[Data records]
>> START

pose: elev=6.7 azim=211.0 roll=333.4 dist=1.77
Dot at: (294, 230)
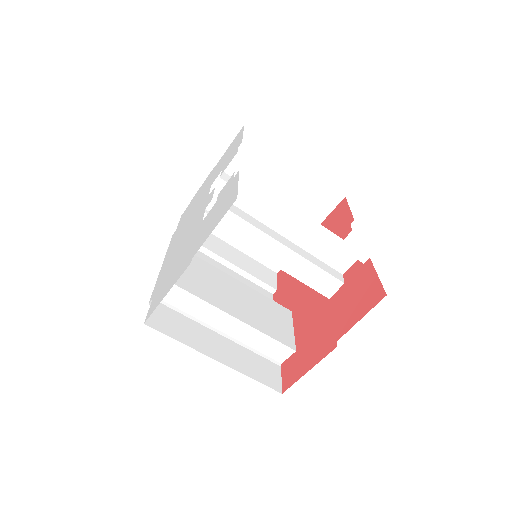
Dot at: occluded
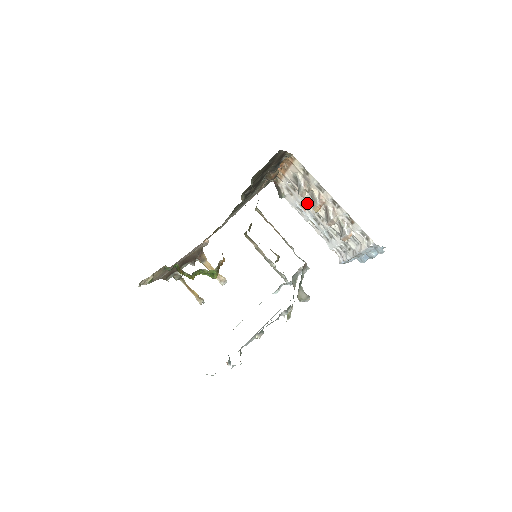
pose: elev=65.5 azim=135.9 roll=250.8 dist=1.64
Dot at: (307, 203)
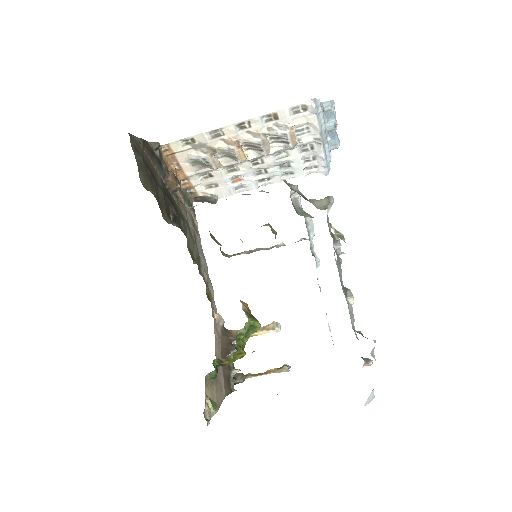
Dot at: (233, 169)
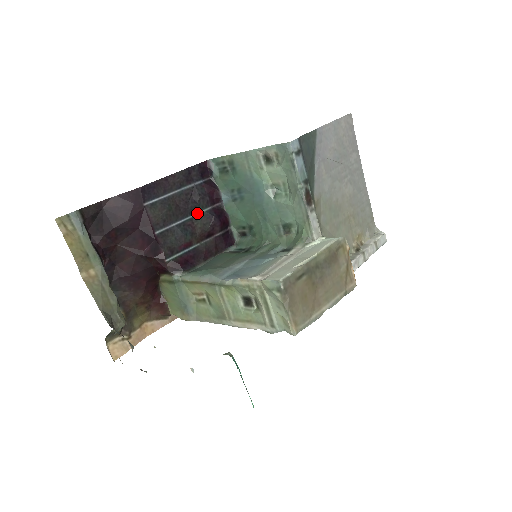
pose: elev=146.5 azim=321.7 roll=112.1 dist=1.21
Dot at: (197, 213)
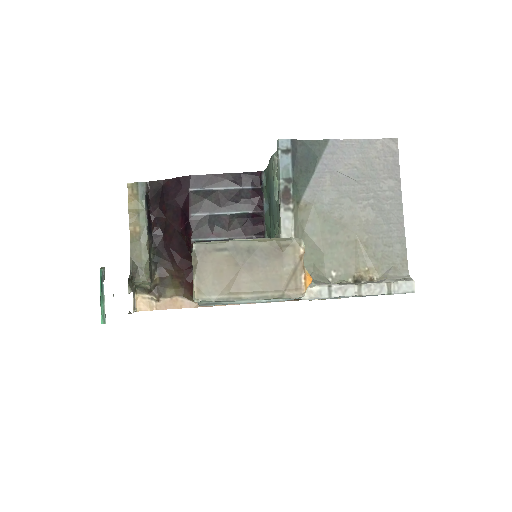
Dot at: (236, 212)
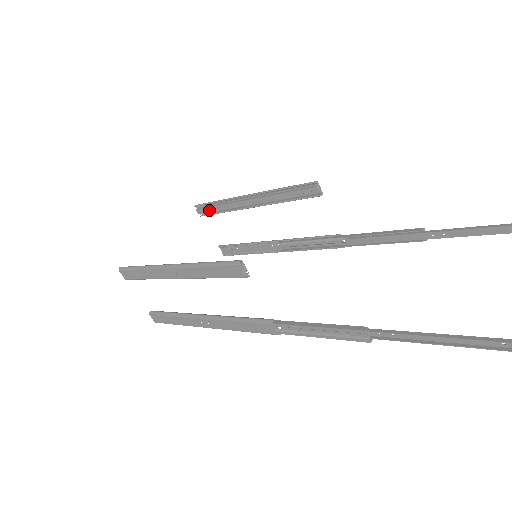
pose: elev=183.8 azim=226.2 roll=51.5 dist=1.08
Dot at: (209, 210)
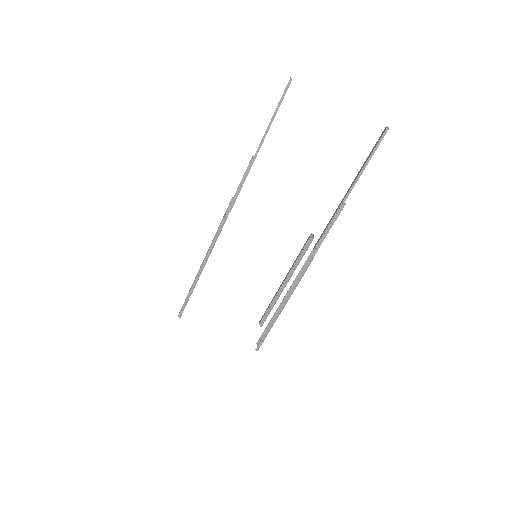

>> END

GOAL -> Turn the lines of every row above into a numbered list, skipping blank lines and leaving out the pictures.

WRITTEN SOLUTION ->
1. pose: elev=6.7 azim=211.0 roll=333.4 dist=1.77
2. Dot at: (294, 230)
3. Dot at: occluded
4. pose: elev=65.5 azim=135.9 roll=250.8 dist=1.64
5. Dot at: (307, 203)
6. Dot at: (233, 169)
7. pose: elev=146.5 azim=321.7 roll=112.1 dist=1.21
8. Dot at: (197, 213)
9. Dot at: (236, 212)
10. pose: elev=183.8 azim=226.2 roll=51.5 dist=1.08
11. Dot at: (209, 210)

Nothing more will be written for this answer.